» **Directions for this task**: From the line that contains "Tunik TSD260265 Mavi" down to the last line of the data below, transcribe every line exactly.

» **Input for this task**:

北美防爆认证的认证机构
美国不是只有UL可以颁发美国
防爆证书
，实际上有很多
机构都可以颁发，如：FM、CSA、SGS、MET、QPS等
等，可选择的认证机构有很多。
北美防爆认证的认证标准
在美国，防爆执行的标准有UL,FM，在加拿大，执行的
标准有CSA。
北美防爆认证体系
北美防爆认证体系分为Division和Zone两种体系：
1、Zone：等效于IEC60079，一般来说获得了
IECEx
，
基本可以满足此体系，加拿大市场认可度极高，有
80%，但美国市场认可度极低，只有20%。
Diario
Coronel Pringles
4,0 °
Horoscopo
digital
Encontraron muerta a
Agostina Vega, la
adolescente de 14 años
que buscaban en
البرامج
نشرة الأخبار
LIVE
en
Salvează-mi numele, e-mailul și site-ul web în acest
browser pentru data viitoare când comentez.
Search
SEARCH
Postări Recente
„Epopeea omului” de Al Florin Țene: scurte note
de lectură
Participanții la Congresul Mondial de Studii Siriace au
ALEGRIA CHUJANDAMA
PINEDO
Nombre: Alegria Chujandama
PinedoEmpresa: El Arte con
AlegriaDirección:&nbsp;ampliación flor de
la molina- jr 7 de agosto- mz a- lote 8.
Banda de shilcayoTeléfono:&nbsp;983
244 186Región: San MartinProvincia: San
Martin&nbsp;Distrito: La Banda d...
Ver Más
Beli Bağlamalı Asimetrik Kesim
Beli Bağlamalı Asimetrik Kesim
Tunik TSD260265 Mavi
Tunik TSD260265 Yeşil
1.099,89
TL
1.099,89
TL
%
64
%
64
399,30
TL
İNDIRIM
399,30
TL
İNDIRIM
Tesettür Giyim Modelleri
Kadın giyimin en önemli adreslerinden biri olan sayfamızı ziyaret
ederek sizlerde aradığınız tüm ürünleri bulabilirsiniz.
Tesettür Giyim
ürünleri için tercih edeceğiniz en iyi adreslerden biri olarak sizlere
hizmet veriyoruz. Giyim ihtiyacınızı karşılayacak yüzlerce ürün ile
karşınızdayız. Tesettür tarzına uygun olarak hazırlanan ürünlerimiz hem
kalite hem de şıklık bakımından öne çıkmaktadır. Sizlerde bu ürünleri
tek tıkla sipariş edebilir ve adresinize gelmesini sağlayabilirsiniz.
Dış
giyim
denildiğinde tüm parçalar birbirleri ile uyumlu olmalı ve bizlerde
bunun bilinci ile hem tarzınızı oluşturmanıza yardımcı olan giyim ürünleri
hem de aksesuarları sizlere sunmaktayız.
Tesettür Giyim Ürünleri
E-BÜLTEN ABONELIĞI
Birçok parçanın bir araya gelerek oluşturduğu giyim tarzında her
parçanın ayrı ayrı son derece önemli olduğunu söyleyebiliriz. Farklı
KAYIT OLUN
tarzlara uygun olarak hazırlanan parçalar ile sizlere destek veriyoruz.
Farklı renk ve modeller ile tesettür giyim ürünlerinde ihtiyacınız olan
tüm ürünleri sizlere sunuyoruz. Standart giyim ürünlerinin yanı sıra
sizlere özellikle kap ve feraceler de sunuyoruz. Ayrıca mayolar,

» **The answer**:
Tunik TSD260265 Mavi
Tunik TSD260265 Yeşil
1.099,89
TL
1.099,89
TL
%
64
%
64
399,30
TL
İNDIRIM
399,30
TL
İNDIRIM
Tesettür Giyim Modelleri
Kadın giyimin en önemli adreslerinden biri olan sayfamızı ziyaret
ederek sizlerde aradığınız tüm ürünleri bulabilirsiniz.
Tesettür Giyim
ürünleri için tercih edeceğiniz en iyi adreslerden biri olarak sizlere
hizmet veriyoruz. Giyim ihtiyacınızı karşılayacak yüzlerce ürün ile
karşınızdayız. Tesettür tarzına uygun olarak hazırlanan ürünlerimiz hem
kalite hem de şıklık bakımından öne çıkmaktadır. Sizlerde bu ürünleri
tek tıkla sipariş edebilir ve adresinize gelmesini sağlayabilirsiniz.
Dış
giyim
denildiğinde tüm parçalar birbirleri ile uyumlu olmalı ve bizlerde
bunun bilinci ile hem tarzınızı oluşturmanıza yardımcı olan giyim ürünleri
hem de aksesuarları sizlere sunmaktayız.
Tesettür Giyim Ürünleri
E-BÜLTEN ABONELIĞI
Birçok parçanın bir araya gelerek oluşturduğu giyim tarzında her
parçanın ayrı ayrı son derece önemli olduğunu söyleyebiliriz. Farklı
KAYIT OLUN
tarzlara uygun olarak hazırlanan parçalar ile sizlere destek veriyoruz.
Farklı renk ve modeller ile tesettür giyim ürünlerinde ihtiyacınız olan
tüm ürünleri sizlere sunuyoruz. Standart giyim ürünlerinin yanı sıra
sizlere özellikle kap ve feraceler de sunuyoruz. Ayrıca mayolar,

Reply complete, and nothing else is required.